Précisément, la haute juridiction administrative juge que, si une commune ne peut, en attribuant une subvention, prendre parti dans des conflits, notamment de nature politique, la seule circonstance qu'une association prenne des positions dans des débats publics ne fait pas obstacle à ce que la commune lui accorde légalement une subvention (CE, 8 juillet 2020, n° 425926, mentionné aux tables).
En d’autres termes, la subvention est légale dès lors qu’elle a pour objet de financer une activité qui revêt un intérêt public, c'est-à-dire une action qui s’adresse à la population locale ou, si l’on se situe dans le cadre de l’article L. 1115-1 du CGCT, une action humanitaire. Par conséquent, la circonstance que l'association ait pris position dans des débats publics et politiques en cours n’est pas de nature, par elle-même, à entacher d'illégalité l'attribution de la subvention litigieuse.
En réalité, toute autre solution reviendrait à interdire le financement des associations citoyennes ou militantes, dont l’action de terrain et le militantisme vont de pair. Chaque association dont l'objet est la défense des personnes appartenant à des groupes minoritaires ou des droits économiques, sociaux et culturels, prend systématiquement parti dans le débat politique : les associations dédiées à la protection de l’environnement militent pour des politiques protectrices de l’environnement et contestent l’inaction de l’Etat pour lutter contre le réchauffement climatique, les associations de soutien aux personnes en situation de pauvreté militent pour une plus grande redistribution des richesses, les associations qui apportent conseil et assistance aux étrangers en situation irrégulière militent pour leur régularisation et contre les lois prises en matière d'immigration.
Chaque jour, des collectivités aident financièrement les associations qui suppléent les défaillances de l'Etat en accompagnant les personnes les plus vulnérables en particulier celles dépourvues de logement tout en constatant les carences de l'Etat. Ce qui est ici financé c'est l'action de terrain effectuée par ces associations et non la controverse à laquelle elles peuvent participer s'agissant du point de savoir si les moyens mobilisés par l'Etat et les politiques publiques sont insuffisantes.
Le soutien financier de leur action de terrain n’implique pas que les collectivités soient en accord avec l’ensemble des revendications portées par une association dans le débat public.

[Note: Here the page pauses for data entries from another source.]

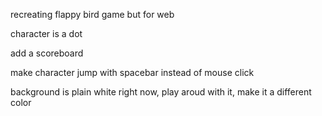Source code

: recreating flappy bird game but for web 

character is a dot 

add a scoreboard

make character jump with spacebar instead of mouse click

background is plain white right now, play aroud with it, make it a different color

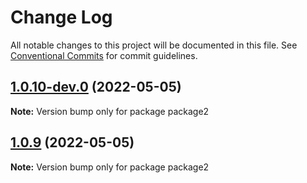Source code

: # Change Log

All notable changes to this project will be documented in this file.
See [Conventional Commits](https://conventionalcommits.org) for commit guidelines.

## [1.0.10-dev.0](https://github.com/gladmustang/lernaDemo/compare/package2@1.0.9...package2@1.0.10-dev.0) (2022-05-05)

**Note:** Version bump only for package package2






## [1.0.9](https://github.com/gladmustang/lernaDemo/compare/package2@1.0.8...package2@1.0.9) (2022-05-05)

**Note:** Version bump only for package package2
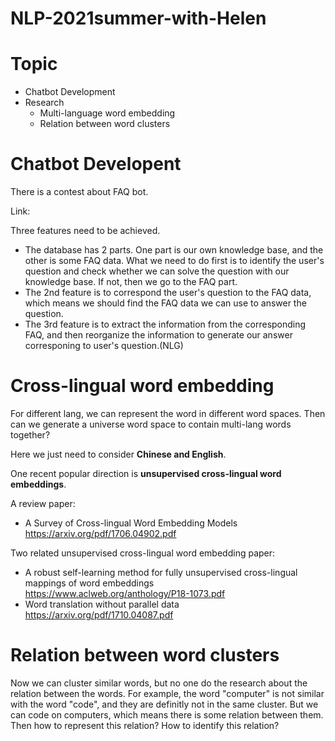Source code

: # NLP-2021summer-with-Helen

# Topic
+ Chatbot Development
+ Research
  + Multi-language word embedding
  + Relation between word clusters

# Chatbot Developent
There is a contest about FAQ bot.

Link: 

Three features need to be achieved.
+ The database has 2 parts. One part is our own knowledge base, and the other is some FAQ data. What we need to do first is to identify the user's question and check whether we can solve the question with our knowledge base. If not, then we go to the FAQ part.
+ The 2nd feature is to correspond the user's question to the FAQ data, which means we should find the FAQ data we can use to answer the question.
+ The 3rd feature is to extract the information from the corresponding FAQ, and then reorganize the information to generate our answer corresponing to user's question.(NLG)

# Cross-lingual word embedding

For different lang, we can represent the word in different word spaces. Then can we generate a universe word space to contain multi-lang words together?

Here we just need to consider **Chinese and English**.

One recent popular direction is **unsupervised cross-lingual word embeddings**.

A review paper: 
+ A Survey of Cross-lingual Word Embedding Models  
  https://arxiv.org/pdf/1706.04902.pdf

Two related unsupervised cross-lingual word embedding paper:
+ A robust self-learning method for fully unsupervised cross-lingual mappings of word embeddings  
  https://www.aclweb.org/anthology/P18-1073.pdf
+ Word translation without parallel data  
  https://arxiv.org/pdf/1710.04087.pdf

# Relation between word clusters

Now we can cluster similar words, but no one do the research about the relation between the words. For example, the word "computer" is not similar with the word "code", and they are definitly not in the same cluster. But we can code on computers, which means there is some relation between them. Then how to represent this relation? How to identify this relation?
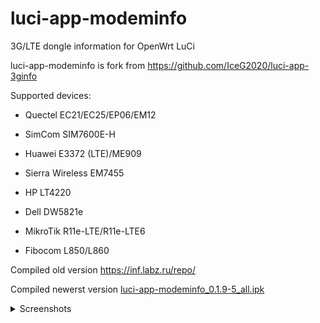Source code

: # luci-app-modeminfo
3G/LTE dongle information for OpenWrt LuCi


luci-app-modeminfo is fork from https://github.com/IceG2020/luci-app-3ginfo

Supported devices:

 - Quectel EC21/EC25/EP06/EM12

 - SimCom SIM7600E-H

 - Huawei E3372 (LTE)/ME909

 - Sierra Wireless EM7455

 - HP LT4220

 - Dell DW5821e
 
 - MikroTik R11e-LTE/R11e-LTE6

 - Fibocom L850/L860

Сompiled old version https://inf.labz.ru/repo/

Compiled newerst version [luci-app-modeminfo_0.1.9-5_all.ipk](http://openwrt.132lan.ru/packages/packages-19.07/luci/luci-app-modeminfo_0.1.9-5_all.ipk)

<details>
   <summary>Screenshots</summary>

    ![](https://raw.githubusercontent.com/koshev-msk/luci-app-modeminfo/master/screenshots/modeminfo-network.png)
	
    ![](https://raw.githubusercontent.com/koshev-msk/luci-app-modeminfo/master/screenshots/modeminfo-hardware.png)
	
    ![](https://raw.githubusercontent.com/koshev-msk/luci-app-modeminfo/master/screenshots/modeminfo-setup.png)

</details>

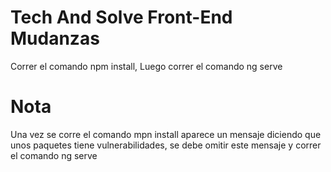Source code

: # Tech And Solve Front-End Mudanzas 
Correr el comando npm install,
Luego correr el comando ng serve

# Nota

Una vez se corre el comando mpn install aparece un mensaje diciendo que unos paquetes tiene vulnerabilidades, se debe omitir este mensaje y correr el comando ng serve

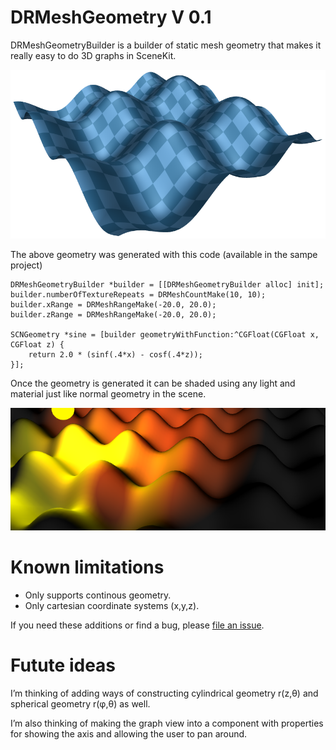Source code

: DRMeshGeometry V 0.1
==============

DRMeshGeometryBuilder is a builder of static mesh geometry that makes it really easy to do 3D graphs in SceneKit.

![An example rendering of a mesh](example.png)

The above geometry was generated with this code (available in the sampe project)

    DRMeshGeometryBuilder *builder = [[DRMeshGeometryBuilder alloc] init];
    builder.numberOfTextureRepeats = DRMeshCountMake(10, 10);
    builder.xRange = DRMeshRangeMake(-20.0, 20.0);
    builder.zRange = DRMeshRangeMake(-20.0, 20.0);
    
    SCNGeometry *sine = [builder geometryWithFunction:^CGFloat(CGFloat x, CGFloat z) {
        return 2.0 * (sinf(.4*x) - cosf(.4*z));
    }];

Once the geometry is generated it can be shaded using any light and material just like normal geometry in the scene.

![Another shading of a sample mesh](light.png)

 
# Known limitations 

 * Only supports continous geometry. 
 * Only cartesian coordinate systems (x,y,z).
 
 
If you need these additions or find a bug, please [file an issue](https://github.com/d-ronnqvist/DRMeshGeometry/issues).

# Futute ideas

I’m thinking of adding ways of constructing cylindrical geometry r(z,θ) and spherical geometry r(φ,θ) as well.

I’m also thinking of making the graph view into a component with properties for showing the axis and allowing the user to pan around.
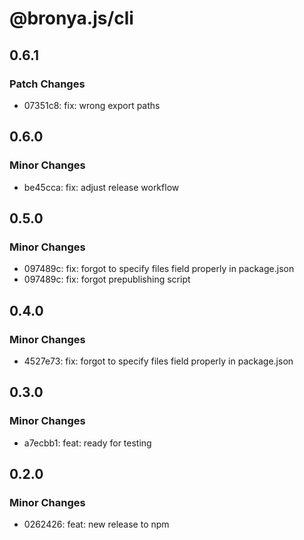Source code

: # @bronya.js/cli

## 0.6.1

### Patch Changes

- 07351c8: fix: wrong export paths

## 0.6.0

### Minor Changes

- be45cca: fix: adjust release workflow

## 0.5.0

### Minor Changes

- 097489c: fix: forgot to specify files field properly in package.json
- 097489c: fix: forgot prepublishing script

## 0.4.0

### Minor Changes

- 4527e73: fix: forgot to specify files field properly in package.json

## 0.3.0

### Minor Changes

- a7ecbb1: feat: ready for testing

## 0.2.0

### Minor Changes

- 0262426: feat: new release to npm
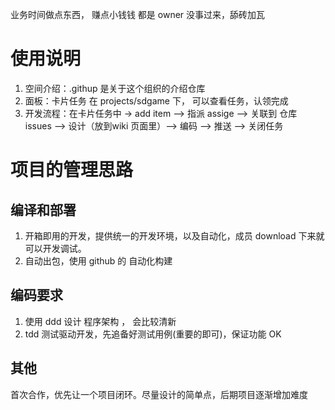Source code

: 业务时间做点东西， 赚点小钱钱
都是 owner 没事过来，舔砖加瓦

# 使用说明
1. 空间介绍：.githup 是关于这个组织的介绍仓库
2. 面板：卡片任务 在 projects/sdgame 下， 可以查看任务，认领完成
3. 开发流程：在卡片任务中 -> add item --> 指派 assige --> 关联到 仓库 issues --> 设计（放到wiki 页面里）--> 编码 --> 推送 --> 关闭任务


# 项目的管理思路

## 编译和部署
1. 开箱即用的开发，提供统一的开发环境，以及自动化，成员 download 下来就可以开发调试。
2. 自动出包，使用 github 的 自动化构建

## 编码要求
1. 使用 ddd 设计 程序架构 ， 会比较清新
2. tdd 测试驱动开发，先追备好测试用例(重要的即可)，保证功能 OK

## 其他 
首次合作，优先让一个项目闭环。尽量设计的简单点，后期项目逐渐增加难度


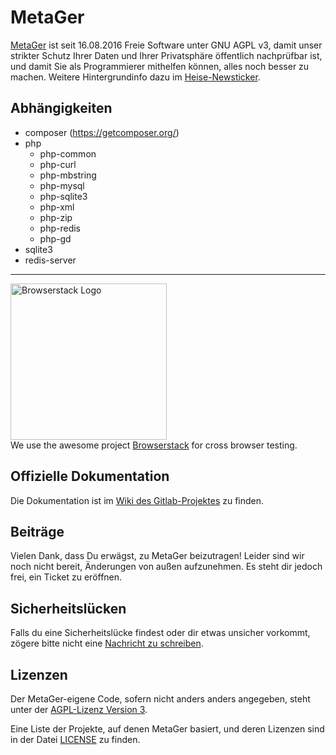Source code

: # MetaGer

[MetaGer](https://metager.de) ist seit 16.08.2016 Freie Software unter GNU AGPL v3, damit unser strikter Schutz Ihrer Daten und Ihrer Privatsphäre 
öffentlich nachprüfbar ist, und damit Sie als Programmierer mithelfen können, alles noch besser zu machen. Weitere Hintergrundinfo dazu im 
<a href="http://heise.de/-3295586" target="_blank" rel="noopener">Heise-Newsticker</a>.

## Abhängigkeiten
* composer (https://getcomposer.org/)
* php
  * php-common
  * php-curl
  * php-mbstring
  * php-mysql
  * php-sqlite3
  * php-xml
  * php-zip
  * php-redis
  * php-gd
* sqlite3
* redis-server

---
[<img src="public/img/Browserstack-logo_2x.png" width="250px" alt="Browserstack Logo" />](https://www.browserstack.com) <br /> 
We use the awesome project [Browserstack](https://www.browserstack.com) for cross browser testing.

## Offizielle Dokumentation

Die Dokumentation ist im [Wiki des Gitlab-Projektes](https://gitlab.metager.de/open-source/MetaGer/wikis/home) zu finden.

## Beiträge

Vielen Dank, dass Du erwägst, zu MetaGer beizutragen!
Leider sind wir noch nicht bereit, Änderungen von außen aufzunehmen.
Es steht dir jedoch frei, ein Ticket zu eröffnen.

## Sicherheitslücken

Falls du eine Sicherheitslücke findest oder dir etwas unsicher vorkommt,
zögere bitte nicht eine [Nachricht zu schreiben](https://metager.de/kontakt).

## Lizenzen

Der MetaGer-eigene Code, sofern nicht anders anders angegeben, steht unter der [AGPL-Lizenz Version 3](https://www.gnu.org/licenses/agpl-3.0).

Eine Liste der Projekte, auf denen MetaGer basiert, und deren Lizenzen sind in der Datei [LICENSE](https://gitlab.metager.de/open-source/MetaGer/blob/development/LICENSE) zu finden.   


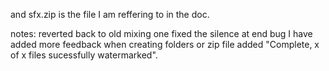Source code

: 
and sfx.zip is the file I am reffering to in the doc.


notes:
	reverted back to old mixing one
	fixed the silence at end bug
	I have added more feedback when creating folders or zip file
	added "Complete, x of x files sucessfully watermarked". 
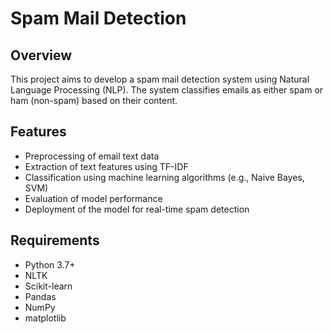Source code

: # Spam Mail Detection

## Overview

This project aims to develop a spam mail detection system using Natural Language Processing (NLP). The system classifies emails as either spam or ham (non-spam) based on their content.

## Features

- Preprocessing of email text data
- Extraction of text features using TF-IDF
- Classification using machine learning algorithms (e.g., Naive Bayes, SVM)
- Evaluation of model performance
- Deployment of the model for real-time spam detection

## Requirements

- Python 3.7+
- NLTK
- Scikit-learn
- Pandas
- NumPy
- matplotlib
  
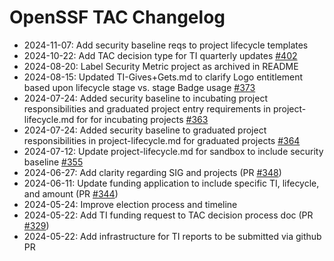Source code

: # OpenSSF TAC Changelog

* 2024-11-07: Add security baseline reqs to project lifecycle templates
* 2024-10-22: Add TAC decision type for TI quarterly updates [#402](https://github.com/ossf/tac/pull/402)
* 2024-08-20: Label Security Metric project as archived in README
* 2024-08-15: Updated TI-Gives+Gets.md to clarify Logo entitlement based upon lifecycle stage vs. stage Badge usage [#373](https://github.com/ossf/tac/pull/373)
* 2024-07-24: Added security baseline to incubating project responsibilities and graduated project entry requirements in project-lifecycle.md for for incubating projects [#363](https://github.com/ossf/tac/pull/363)
* 2024-07-24: Added security baseline to graduated project responsibilities in project-lifecycle.md for graduated projects  [#364](https://github.com/ossf/tac/pull/364)
* 2024-07-12: Update project-lifecycle.md for sandbox to include security baseline [#355](https://github.com/ossf/tac/pull/355)
* 2024-06-27: Add clarity regarding SIG and projects (PR [#348](https://github.com/ossf/tac/pull/348))
* 2024-06-11: Update funding application to include specific TI, lifecycle, and amount (PR [#344](https://github.com/ossf/tac/pull/344))
* 2024-05-24: Improve election process and timeline
* 2024-05-22: Add TI funding request to TAC decision process doc (PR [#329](https://github.com/ossf/tac/pull/329))
* 2024-05-22: Add infrastructure for TI reports to be submitted via github PR
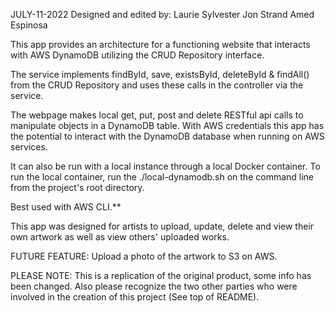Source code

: JULY-11-2022 Designed and edited by: Laurie Sylvester Jon Strand Amed Espinosa

This app provides an architecture for a functioning website that interacts with AWS DynamoDB utilizing the CRUD Repository interface.

The service implements findById, save, existsById, deleteById & findAll() from the CRUD Repository and uses these calls in the controller via the service.

The webpage makes local get, put, post and delete RESTful api calls to manipulate objects in a DynamoDB table. With AWS credentials this app has the potential to interact with the DynamoDB database when running on AWS services.

It can also be run with a local instance through a local Docker container. To run the local container, run the ./local-dynamodb.sh on the command line from the project's root directory.

Best used with AWS CLI.**

This app was designed for artists to upload, update, delete and view their own artwork as well as view others' uploaded works.

FUTURE FEATURE:
Upload a photo of the artwork to S3 on AWS.

PLEASE NOTE:
This is a replication of the original product, some info has been changed.
Also please recognize the two other parties who were involved in the creation of this project (See top of README).
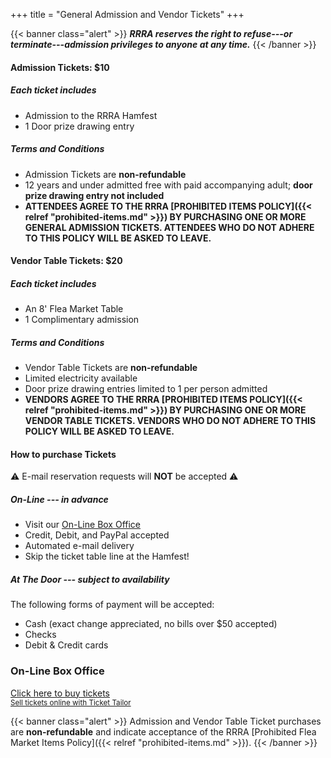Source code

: +++
title = "General Admission and Vendor Tickets"
+++

{{< banner class="alert" >}}
***RRRA reserves the right to refuse---or terminate---admission privileges
to anyone at any time.***
{{< /banner >}}

#### Admission Tickets: $10

##### Each ticket includes

* Admission to the RRRA Hamfest
* 1 Door prize drawing entry
 
##### Terms and Conditions

* Admission Tickets are **non-refundable**
* 12 years and under admitted free with paid accompanying adult; **door prize drawing entry not included**
* **ATTENDEES  AGREE TO THE RRRA [PROHIBITED ITEMS POLICY]({{< relref "prohibited-items.md" >}}) BY PURCHASING ONE OR MORE GENERAL ADMISSION TICKETS. ATTENDEES WHO DO NOT ADHERE TO THIS POLICY WILL BE ASKED TO LEAVE.**

#### Vendor Table Tickets: $20 

##### Each ticket includes

* An 8' Flea Market Table
* 1 Complimentary admission

##### Terms and Conditions

* Vendor Table Tickets are **non-refundable**
* Limited electricity available
* Door prize drawing entries limited to 1 per person admitted
* **VENDORS AGREE TO THE RRRA [PROHIBITED ITEMS POLICY]({{< relref "prohibited-items.md" >}}) BY PURCHASING ONE OR MORE VENDOR TABLE TICKETS. VENDORS WHO DO NOT ADHERE TO THIS POLICY WILL BE ASKED TO LEAVE.**

#### How to purchase Tickets

:warning: E-mail reservation requests will **NOT** be accepted :warning:

##### On-Line --- in advance

* Visit our [On-Line Box Office](#on-line-box-office)
* Credit, Debit, and PayPal accepted
* Automated e-mail delivery
* Skip the ticket table line at the Hamfest!

<!--
##### Mail Order --- in advance

* Use our [Mail Order Ticket Form](https://cloud.rrra.org/index.php/s/4LSCD28maTmL7JT/download)
* Mail orders must be postmarked by September 1, {{< year >}}
* Payment in the form of check or money order (to ***RRRA***) must be included
* Mail orders will be held for pick up at the Hamfest Ticket Table

-->

##### At The Door --- subject to availability

The following forms of payment will be accepted:

* Cash (exact change appreciated, no bills over $50 accepted)
* Checks
* Debit & Credit cards

### On-Line Box Office

<!-- Ticket Tailor Widget. Paste this into your website where you want the
widget to appear. Do not change the code or the widget may not work properly.
-->
<div class="tt-widget"><div class="tt-widget-fallback"><p><a
href="https://www.tickettailor.com/all-tickets/redriverradioamateurs/?ref=website_widget"
target="_blank">Click here to buy tickets</a><br /><small><a
href="https://www.tickettailor.com?rf=wdg_99768"
class="tt-widget-powered">Sell tickets online with Ticket
Tailor</a></small></p></div><script
src="https://cdn.tickettailor.com/js/widgets/min/widget.js"
data-url="https://www.tickettailor.com/all-tickets/redriverradioamateurs/"
data-type="inline" data-inline-minimal="true" data-inline-show-logo="false"
data-inline-bg-fill="false" data-inline-inherit-ref-from-url-param=""
data-inline-ref="website_widget"></script></div>
<!-- End of Ticket Tailor Widget -->

{{< banner class="alert" >}}
Admission and Vendor Table Ticket purchases are **non-refundable** and indicate
acceptance of the RRRA
[Prohibited Flea Market Items Policy]({{< relref "prohibited-items.md" >}}).
{{< /banner >}}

Suivre le raisonnement inverse viendrait à supprimer toute forme de subvention aux associations qui prennent des positionnements politiques et qui critiquent la politique menée au motif que la décision de subventionnement constituerait une appropriation par la collectivité des opinions politiques de l’association.
On l'a compris, considérer qu'une telle aide financière reviendrait à critiquer la politique menée par l'Etat et à méconnaître le principe de neutralité pose évidemment une difficulté et il apparaît de ce fait souhaitable que le Conseil d'Etat intervienne de nouveau en la matière pour rectifier une interprétation menaçante pour le tissu associatif en France comme à l'international.
Mais ce qui est tout aussi grave est de constater que les juridictions se laissent convaincre par des éléments de langage émanant directement de l'extrême droite qui conduisent à voir dans des actes d'humanité et de fraternité une expression politique.